[Excerpted passage]

Advantageous Effects of Invention

According to the present invention, even when the foreign matters are mixed in the moisture obtained by the atmospheric moisture converter, after the foreign matters are removed from the moisture by the filter unit, the water can be taken from the water intake port. Thus, it is possible to easily harvest the moisture, which can be also used as the drinking water or the like, from the atmospheric air.

BRIEF DESCRIPTION OF DRAWINGS

FIG. 1 is a diagram illustrating of a schematic configuration of a moisture-harvesting device according to the present embodiment.

FIG. 2 is a cross-sectional view illustrating a schematic configuration of the moisture-harvesting device according to the present embodiment.

FIGS. 3(a) to 3(c) illustrate an arrangement state of internal components of the moisture-harvesting device according to the present embodiment, and are a left side view, a rear view, and a right side view, respectively.

FIG. 4 is a diagram illustrating a schematic configuration of a filter unit and a water storage tank according to the present embodiment.

DESCRIPTION OF EMBODIMENT

An embodiment of the present invention will be described below with reference to the accompanying drawings.

FIG. 1 is a diagram illustrating of a schematic configuration of a moisture-harvesting device configured to obtain drinking water, FIG. 2 is a cross-sectional view illustrating a schematic configuration of the moisture-harvesting device, and FIGS. 3(a) to 3(c) illustrate an arrangement state of internal components of the moisture-harvesting device, and are a left side view, a rear view, and a right side view, respectively. FIG. 4 is a diagram illustrating a schematic configuration of a filter unit and a water storage tank.

[/Excerpted passage]

> [Actions to take]
(1) Rewrite the paragraph of the excerpt on the moisture-harvesting device that begins "According to the present invention" in a shorter form, keeping its main facts.
(2) Write the next part of the excerpt on the moisture-harvesting device, picking up after its final sentence.

[Supplied information]

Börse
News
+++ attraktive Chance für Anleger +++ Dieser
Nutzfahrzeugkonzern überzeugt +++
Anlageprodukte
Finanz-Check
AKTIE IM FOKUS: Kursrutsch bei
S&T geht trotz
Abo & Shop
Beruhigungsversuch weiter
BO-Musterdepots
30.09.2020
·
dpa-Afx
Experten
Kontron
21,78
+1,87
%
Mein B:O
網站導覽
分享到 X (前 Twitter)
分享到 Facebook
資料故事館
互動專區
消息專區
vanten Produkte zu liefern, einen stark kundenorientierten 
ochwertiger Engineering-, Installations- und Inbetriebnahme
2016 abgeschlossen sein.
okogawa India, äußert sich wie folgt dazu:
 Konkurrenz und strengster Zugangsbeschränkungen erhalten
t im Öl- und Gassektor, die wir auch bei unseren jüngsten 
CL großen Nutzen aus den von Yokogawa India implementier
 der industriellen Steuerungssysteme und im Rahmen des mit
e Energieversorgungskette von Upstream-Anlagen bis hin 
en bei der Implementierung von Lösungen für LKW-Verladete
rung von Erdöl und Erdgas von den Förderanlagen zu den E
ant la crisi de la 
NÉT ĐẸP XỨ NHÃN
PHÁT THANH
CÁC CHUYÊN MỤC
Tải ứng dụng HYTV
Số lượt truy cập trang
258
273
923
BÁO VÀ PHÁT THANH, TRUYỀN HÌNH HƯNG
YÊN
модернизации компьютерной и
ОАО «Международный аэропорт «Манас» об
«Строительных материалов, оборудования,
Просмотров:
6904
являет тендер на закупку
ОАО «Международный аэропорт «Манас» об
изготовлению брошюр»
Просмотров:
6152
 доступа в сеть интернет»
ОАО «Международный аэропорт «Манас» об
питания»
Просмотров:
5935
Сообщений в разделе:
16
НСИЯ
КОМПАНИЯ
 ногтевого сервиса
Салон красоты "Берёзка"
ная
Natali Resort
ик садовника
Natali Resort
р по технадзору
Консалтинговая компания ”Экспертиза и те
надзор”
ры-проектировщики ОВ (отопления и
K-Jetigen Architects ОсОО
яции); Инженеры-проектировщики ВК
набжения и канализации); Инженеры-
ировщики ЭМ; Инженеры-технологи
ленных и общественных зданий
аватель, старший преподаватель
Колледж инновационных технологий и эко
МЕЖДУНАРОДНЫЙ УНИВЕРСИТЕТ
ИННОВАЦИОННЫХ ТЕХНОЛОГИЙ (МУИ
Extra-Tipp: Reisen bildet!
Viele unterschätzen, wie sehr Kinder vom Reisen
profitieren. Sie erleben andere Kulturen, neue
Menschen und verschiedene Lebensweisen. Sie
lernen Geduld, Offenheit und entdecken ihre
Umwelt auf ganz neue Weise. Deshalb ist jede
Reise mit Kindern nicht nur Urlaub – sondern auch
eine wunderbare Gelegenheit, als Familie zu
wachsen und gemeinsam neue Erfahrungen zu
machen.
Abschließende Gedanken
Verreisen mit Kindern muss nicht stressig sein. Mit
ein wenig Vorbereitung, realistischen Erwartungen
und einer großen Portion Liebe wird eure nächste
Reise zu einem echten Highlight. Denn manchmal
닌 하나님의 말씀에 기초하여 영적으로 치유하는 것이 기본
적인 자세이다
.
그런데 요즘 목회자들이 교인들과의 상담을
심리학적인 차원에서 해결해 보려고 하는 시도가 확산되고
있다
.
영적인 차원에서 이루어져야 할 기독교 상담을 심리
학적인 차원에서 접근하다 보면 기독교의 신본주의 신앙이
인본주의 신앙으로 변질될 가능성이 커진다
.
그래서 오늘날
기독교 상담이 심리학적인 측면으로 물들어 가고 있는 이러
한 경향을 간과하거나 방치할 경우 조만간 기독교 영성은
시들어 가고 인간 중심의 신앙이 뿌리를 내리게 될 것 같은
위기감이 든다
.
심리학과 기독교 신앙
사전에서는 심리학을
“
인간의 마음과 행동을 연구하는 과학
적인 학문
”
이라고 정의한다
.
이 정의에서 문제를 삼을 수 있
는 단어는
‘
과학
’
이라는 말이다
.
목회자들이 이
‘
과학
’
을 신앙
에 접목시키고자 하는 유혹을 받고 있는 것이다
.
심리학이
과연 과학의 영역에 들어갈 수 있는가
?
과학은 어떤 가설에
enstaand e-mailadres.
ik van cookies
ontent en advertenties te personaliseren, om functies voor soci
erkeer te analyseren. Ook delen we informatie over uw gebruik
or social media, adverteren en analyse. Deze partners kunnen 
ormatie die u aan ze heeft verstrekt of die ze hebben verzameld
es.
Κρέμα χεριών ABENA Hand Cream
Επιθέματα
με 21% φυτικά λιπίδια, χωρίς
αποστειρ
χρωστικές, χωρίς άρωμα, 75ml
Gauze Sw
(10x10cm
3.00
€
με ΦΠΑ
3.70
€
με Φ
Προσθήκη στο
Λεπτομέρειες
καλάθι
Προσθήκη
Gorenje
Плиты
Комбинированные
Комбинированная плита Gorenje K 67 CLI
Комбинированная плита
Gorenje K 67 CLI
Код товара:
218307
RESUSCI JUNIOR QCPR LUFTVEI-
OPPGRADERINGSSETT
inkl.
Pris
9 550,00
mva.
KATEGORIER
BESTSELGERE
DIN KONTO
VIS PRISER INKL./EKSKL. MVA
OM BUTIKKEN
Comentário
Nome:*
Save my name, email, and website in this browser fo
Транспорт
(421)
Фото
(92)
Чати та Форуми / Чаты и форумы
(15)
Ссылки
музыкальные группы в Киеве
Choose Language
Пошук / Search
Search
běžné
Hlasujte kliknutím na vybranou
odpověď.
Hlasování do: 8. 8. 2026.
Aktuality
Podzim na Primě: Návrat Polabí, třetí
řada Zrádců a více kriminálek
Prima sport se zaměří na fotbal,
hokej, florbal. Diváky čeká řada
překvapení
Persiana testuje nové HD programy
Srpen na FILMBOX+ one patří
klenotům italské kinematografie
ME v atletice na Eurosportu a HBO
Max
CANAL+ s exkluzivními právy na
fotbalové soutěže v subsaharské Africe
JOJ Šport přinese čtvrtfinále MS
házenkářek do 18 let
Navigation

[/Supplied information]

> [Task responses]
(1) The filter unit removes any foreign matter mixed into the moisture from the atmospheric moisture converter, and the water is then taken from the water intake port. This makes it easy to harvest moisture from the air that can also be used as drinking water or the like.

(2)
As illustrated in FIG. 1, the moisture-harvesting device includes an atmospheric moisture converter 1 that is configured to take out a moisture content contained in the introduced atmospheric air, a suction pump 2 that is an atmospheric-air introduction unit configured to introduce a large amount of atmospheric air into the atmospheric moisture converter 1, a cooling mechanism 3 that is configured to deliver a refrigerant used to cool the atmospheric air introduced into the atmospheric moisture converter 1, and a filter unit 4 that is configured to remove foreign matters from moisture obtained by the atmospheric moisture converter 1.

The suction pump 2 is provided with a warming unit 2a for temperature rising of the atmospheric air to be introduced into the atmospheric moisture converter 1. The warming unit 2a is equipped with a heater made of a heating wire or the like and thus is controlled such that the atmospheric air becomes a certain temperature or higher, while monitoring a warming state of the atmospheric air with a temperature sensor (not illustrated). In this case, a temperature control is performed by a control unit C. The warming allows the atmospheric air to be heated to 20 to 50° C. and preferably to 40 to 50° C., for example, when the temperature of the atmospheric air is near 0° C. at a cold period such as winter, so that a saturated moisture content (amount of saturated water vapor) in the atmospheric air can be increased and the moisture can be efficiently harvested from the atmospheric air regardless of the season. Accordingly, even in a cold region, it is possible to efficiently use the moisture-harvesting device according to the present embodiment by providing the warming unit 2a. Moreover, since the introduced atmospheric air is in a warming state, moisture-harvesting efficiency is very high compared to the conventional moisture-harvesting device. The configuration of the warming unit 2a may be similar to that of an infrared radiation heater.

In addition, the warming unit 2a is provided in the suction pump 2, but the warming unit 2a is preferably arranged in front of the atmospheric moisture converter 1 when the atmospheric-air introduction unit 2 is constituted by a fan 20 and the fan 20 is arranged behind the atmospheric moisture converter 1 as illustrated in FIGS. 2 and 3(c).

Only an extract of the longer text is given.